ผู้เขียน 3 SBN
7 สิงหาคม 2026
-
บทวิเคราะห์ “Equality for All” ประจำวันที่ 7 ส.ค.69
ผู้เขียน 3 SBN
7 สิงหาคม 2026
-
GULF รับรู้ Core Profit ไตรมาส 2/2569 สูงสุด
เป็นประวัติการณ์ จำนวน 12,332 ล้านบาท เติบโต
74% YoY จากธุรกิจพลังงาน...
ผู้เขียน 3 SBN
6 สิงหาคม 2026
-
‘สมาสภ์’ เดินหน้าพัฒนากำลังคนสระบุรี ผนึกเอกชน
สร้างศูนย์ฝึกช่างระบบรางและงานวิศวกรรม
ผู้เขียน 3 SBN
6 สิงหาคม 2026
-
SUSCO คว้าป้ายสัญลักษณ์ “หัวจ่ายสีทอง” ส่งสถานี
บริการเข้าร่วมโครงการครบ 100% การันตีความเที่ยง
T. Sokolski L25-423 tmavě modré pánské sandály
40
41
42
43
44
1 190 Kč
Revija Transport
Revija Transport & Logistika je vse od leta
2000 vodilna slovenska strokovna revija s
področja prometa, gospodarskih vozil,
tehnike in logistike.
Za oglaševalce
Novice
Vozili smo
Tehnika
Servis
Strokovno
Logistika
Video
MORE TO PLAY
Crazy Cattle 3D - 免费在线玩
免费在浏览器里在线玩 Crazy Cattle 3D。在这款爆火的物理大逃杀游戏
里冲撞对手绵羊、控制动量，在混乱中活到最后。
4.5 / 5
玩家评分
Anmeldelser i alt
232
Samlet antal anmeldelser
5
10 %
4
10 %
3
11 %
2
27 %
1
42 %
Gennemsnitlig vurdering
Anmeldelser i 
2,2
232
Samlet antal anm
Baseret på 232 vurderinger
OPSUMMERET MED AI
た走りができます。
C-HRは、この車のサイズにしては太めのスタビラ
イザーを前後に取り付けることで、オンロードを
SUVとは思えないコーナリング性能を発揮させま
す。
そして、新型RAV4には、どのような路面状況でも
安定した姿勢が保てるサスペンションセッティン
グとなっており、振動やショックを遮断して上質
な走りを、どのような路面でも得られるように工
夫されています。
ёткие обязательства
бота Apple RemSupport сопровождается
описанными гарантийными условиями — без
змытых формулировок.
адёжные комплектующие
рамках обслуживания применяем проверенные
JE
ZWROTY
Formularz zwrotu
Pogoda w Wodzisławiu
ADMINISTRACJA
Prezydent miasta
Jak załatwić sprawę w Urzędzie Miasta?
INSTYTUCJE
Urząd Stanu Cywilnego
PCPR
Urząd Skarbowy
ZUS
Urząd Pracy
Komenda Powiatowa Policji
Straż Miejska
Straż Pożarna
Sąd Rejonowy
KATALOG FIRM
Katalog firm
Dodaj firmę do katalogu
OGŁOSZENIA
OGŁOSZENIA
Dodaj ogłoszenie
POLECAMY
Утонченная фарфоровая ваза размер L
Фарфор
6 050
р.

» **Task directions**:
Count how many lines in the data include the string "Crazy". Reply with that number alone.

» **Your solution**:
2